━━ INPUT MATERIAL ━━

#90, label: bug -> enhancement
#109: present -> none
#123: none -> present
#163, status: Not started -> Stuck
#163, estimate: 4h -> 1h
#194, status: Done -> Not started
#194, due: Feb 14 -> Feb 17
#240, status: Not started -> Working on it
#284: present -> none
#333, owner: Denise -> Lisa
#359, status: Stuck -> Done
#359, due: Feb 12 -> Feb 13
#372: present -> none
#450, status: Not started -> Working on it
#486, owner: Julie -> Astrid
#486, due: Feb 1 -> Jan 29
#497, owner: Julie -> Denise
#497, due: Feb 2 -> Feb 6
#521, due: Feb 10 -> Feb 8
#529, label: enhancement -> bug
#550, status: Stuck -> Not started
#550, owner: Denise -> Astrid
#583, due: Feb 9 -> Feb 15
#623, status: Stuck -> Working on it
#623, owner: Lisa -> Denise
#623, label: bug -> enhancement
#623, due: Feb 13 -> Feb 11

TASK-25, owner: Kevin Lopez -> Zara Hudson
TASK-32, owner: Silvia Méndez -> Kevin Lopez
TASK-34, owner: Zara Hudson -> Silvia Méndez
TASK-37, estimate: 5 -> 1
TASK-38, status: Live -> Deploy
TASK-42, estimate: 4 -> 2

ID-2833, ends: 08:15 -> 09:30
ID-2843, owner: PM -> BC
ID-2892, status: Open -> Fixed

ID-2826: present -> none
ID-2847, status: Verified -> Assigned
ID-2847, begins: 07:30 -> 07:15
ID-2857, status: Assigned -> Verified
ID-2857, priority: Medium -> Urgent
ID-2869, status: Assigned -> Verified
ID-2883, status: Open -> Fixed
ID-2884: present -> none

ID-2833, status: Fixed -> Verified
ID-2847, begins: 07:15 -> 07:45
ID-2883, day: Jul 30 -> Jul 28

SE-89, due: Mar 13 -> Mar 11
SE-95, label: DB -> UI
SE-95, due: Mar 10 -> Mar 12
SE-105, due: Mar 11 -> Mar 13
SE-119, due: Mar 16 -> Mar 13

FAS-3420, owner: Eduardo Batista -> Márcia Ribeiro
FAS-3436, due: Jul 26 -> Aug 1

━━━

▶ [EXERCISE] After reading the records above, work out how many lines contain "begins" and give that number only.

▶ [ANSWER BOX] 2